1967 Icelandic Cup

Tournament details
- Country: Iceland

Final positions
- Champions: KR
- Runners-up: Víkingur

= 1967 Icelandic Cup =

The 1967 Icelandic Cup was the eighth edition of the National Football Cup.

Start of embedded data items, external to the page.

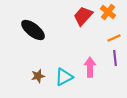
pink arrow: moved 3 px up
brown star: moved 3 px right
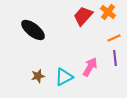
pink arrow: rotated 30 degrees clockwise
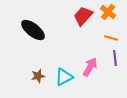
orange line: moved 3 px left; rotated 40 degrees clockwise
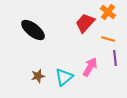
red trapezoid: moved 2 px right, 7 px down
orange line: moved 3 px left, 1 px down
cyan triangle: rotated 12 degrees counterclockwise
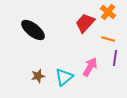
purple line: rotated 14 degrees clockwise
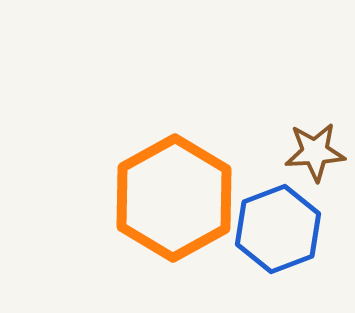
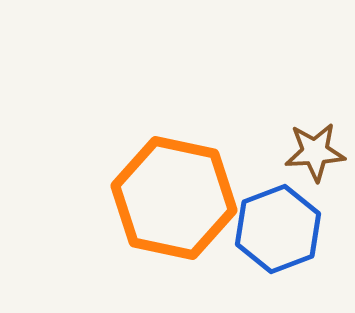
orange hexagon: rotated 19 degrees counterclockwise
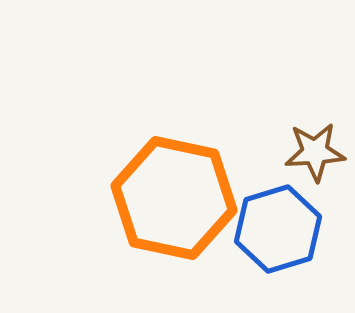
blue hexagon: rotated 4 degrees clockwise
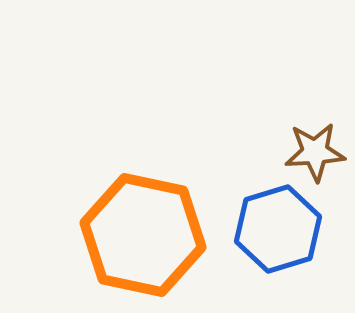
orange hexagon: moved 31 px left, 37 px down
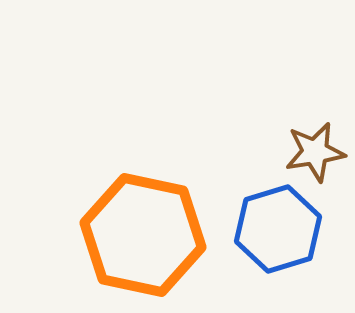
brown star: rotated 6 degrees counterclockwise
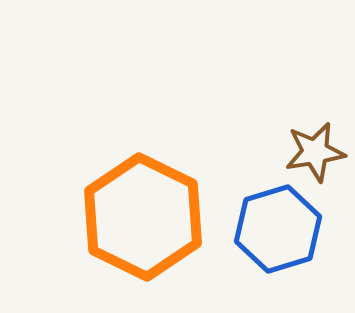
orange hexagon: moved 18 px up; rotated 14 degrees clockwise
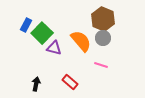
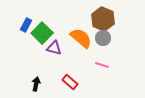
orange semicircle: moved 3 px up; rotated 10 degrees counterclockwise
pink line: moved 1 px right
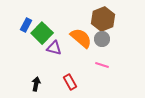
brown hexagon: rotated 15 degrees clockwise
gray circle: moved 1 px left, 1 px down
red rectangle: rotated 21 degrees clockwise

It took place between 29 July 1967 and 21 October 1967, with the final played at Melavöllur in Reykjavík. The cup was important, as winners qualified for the UEFA Cup Winners' Cup (if a club won both the league and the cup, the defeated finalists would take their place in the Cup Winners' Cup). Teams from the Úrvalsdeild karla (1st division) did not enter until the quarter finals. In prior rounds, teams from the 2. Deild (2nd division), as well as reserve teams, played in one-legged matches. In case of a draw, lots were drawn. From the semi-finals, after a replay, lots were drawn.

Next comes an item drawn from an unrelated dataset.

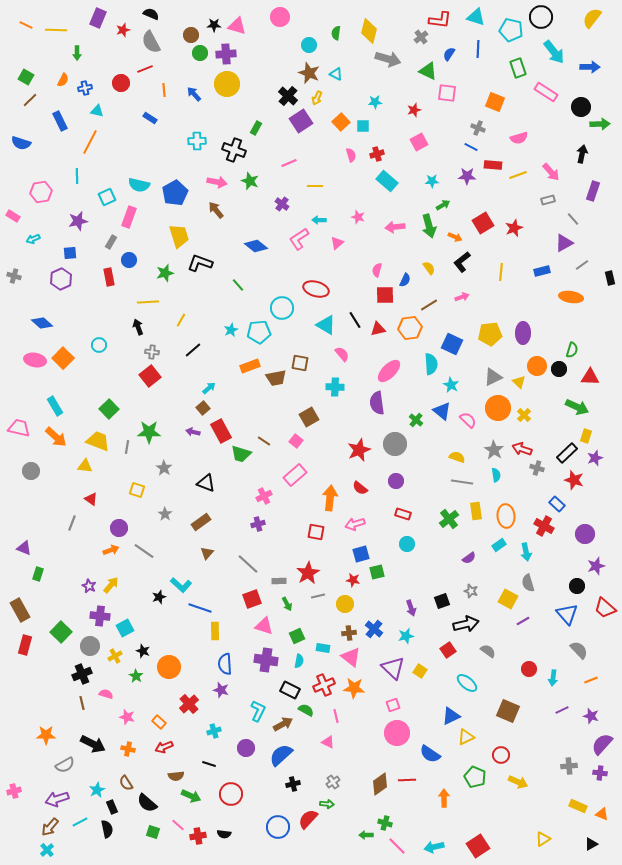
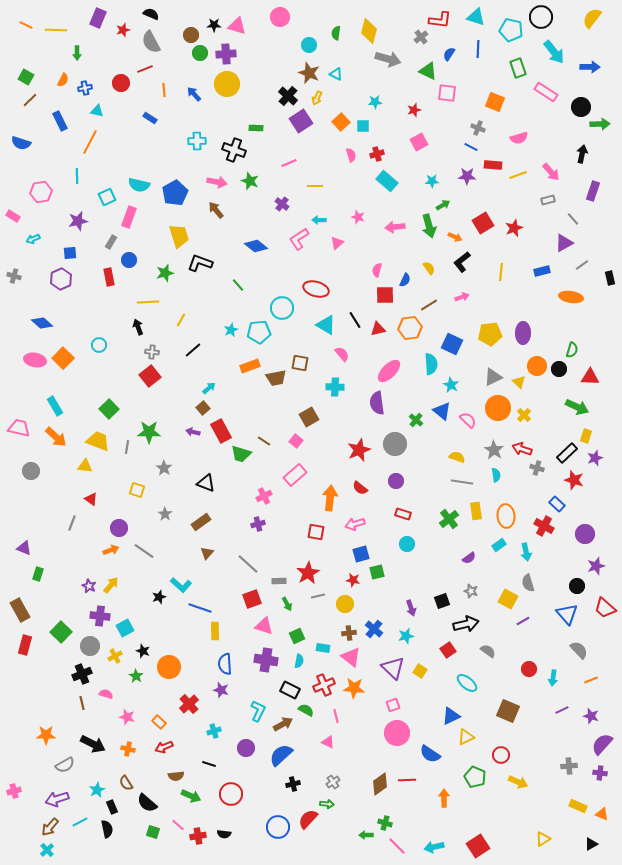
green rectangle at (256, 128): rotated 64 degrees clockwise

KR Reykjavík won their 7th Cup in 8 seasons, beating 2. Deild Víkingur Reykjavík, 3 - 0 in the final.

== Preliminary round ==

| Team 1 | Team 2 | Result |
|---|---|---|
| Týr Vestmannaeyjar | þor Vestmannaeyjar | 6 - 1 |

== First round ==

| Team 1 | Team 2 | Result |
|---|---|---|
| ÍA Akranes B | ÍBK Keflavík B | 3 - 2 |
| Víkingur Reykjavík B | UMF Selfoss | 0 - 1 |
| FH Hafnarfjörður | þrottur Reykjavík B | 6 - 1 |
| Víkingur Reykjavík | Breiðablik Kopavogur | 3 - 2 |
| þrottur Reykjavík | Fram Reykjavík B | 3 - 2 |
| Haukar Hafnarfjörður | Valur Reykjavík B | 3 - 2 |
| KR Reykjavík B | ÍBA Akureyri B | 3 - 2 |
| ÍB Isafjörður | Týr Vestmannaeyjar | 5 - 6 |

== Second round ==

| Team 1 | Team 2 | Result |
|---|---|---|
| UMF Selfoss | KR Reykjavík B | 1 - 3 |
| Týr Vestmannaeyjar | FH Hafnarfjörður B | 6 - 6 (Týr Vestmannaeyjar progress after drawing lots) |
| Víkingur Reykjavík | Haukar Hafnarfjörður | 3 - 2 |
| þrottur Reykjavík | IA Akranes B | 2 - 3 |

== Third round ==

| Team 1 | Team 2 | Result |
|---|---|---|
| KR Reykjavík B | Víkingur Reykjavík | 5 - 5 (Víkingur Reykjavík won after drawing lots) |
| IA Akranes B | Týr Vestmannaeyjar | 1 - 0 |

== Quarter finals ==
- Entrance of 6 clubs from 1. Deild

| Team 1 | Team 2 | Result |
|---|---|---|
| IA Akranes B | Víkingur Reykjavík | 2 - 3 |
| ÍBA Akureyri (D1) | Fram Reykjavík (D1) | 6 - 6 (Fram Reykjavík progress after drawing lots) |
| KR Reykjavík (D1) | ÍBK Keflavík (D1) | 2 - 1 |
| Valur Reykjavík (D1) | ÍA Akranes (D1) | 0 - 1 |

== Semi finals ==

| Team 1 | Team 2 | Result |
|---|---|---|
| Víkingur Reykjavík (D2) | IA Akranes | 2 - 1 |
| KR Reykjavík | Fram Reykjavík | 1 - 0 (Replayed after 3–3 draw) |

== Final ==

KR Reykjavík 3-0 Víkingur Reykjavík (D2)
  KR Reykjavík: Schram, Sigmunðsson, Felixson

- KR Reykjavík won their seventh Icelandic Cup and qualified for the 1968–69 European Cup Winners' Cup.